Fathoum Issadeen

Personal information
- Full name: Zaleeha Fathoum Naushard Issadeen
- Born: 20 January 1998 (age 28) Colombo, Sri Lanka
- Height: 152 cm (5 ft 0 in)
- Weight: 55 kg (121 lb)

Sport
- Country: Sri Lanka
- Handedness: Squash
- Retired: Tennis player
- Racquet used: Tecnifibre

women's singles
- Highest ranking: 150 (January 2023)
- Title: Sri Lanka Women’s Squash National Champion (2019,2020,2021) Deshamanya(2024) ITF Under 14 Asian Tennis Doubles Silver Medalist(2012)

Medal record
Women's squash
Representing Sri Lanka
South Asian Games
| Bronze medal – third place | 2016 Guwahati | team |
| Bronze medal – third place | 2019 Nepal | Team |

= Fathoum Issadeen =

Sri Lankan squash player (born 1998)

(Deshamanya) Zaleeha Fathoum Issadeen also known as Fathoum Issadeen (born 20 January 1998) is a Sri Lankan female squash player. She reached her highest world career singles ranking of 150 in 2023. She won the National Squash Championships for the years 2019,2020 and 2021 and was Crowned Women’s Squash National Champion of Sri Lanka.

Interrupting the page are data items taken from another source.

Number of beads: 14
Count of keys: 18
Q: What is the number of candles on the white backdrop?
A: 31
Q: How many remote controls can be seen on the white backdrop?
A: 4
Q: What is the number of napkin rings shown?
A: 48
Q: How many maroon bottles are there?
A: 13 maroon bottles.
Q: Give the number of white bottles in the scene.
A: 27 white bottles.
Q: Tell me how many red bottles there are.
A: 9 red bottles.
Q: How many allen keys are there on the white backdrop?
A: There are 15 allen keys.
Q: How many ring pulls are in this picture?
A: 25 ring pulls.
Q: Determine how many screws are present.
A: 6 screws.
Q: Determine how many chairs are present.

She qualified to represent Sri Lanka at the 2018 Asian Games and competed in the women's squash singles event. She represented Sri Lanka in many International Tours. She captained for Sri Lanka squash in the year 2019. She won the bronze medal in the team event at the South Asian Games in 2016 Guwahati India and also at the South Asian Games in 2019 Nepal.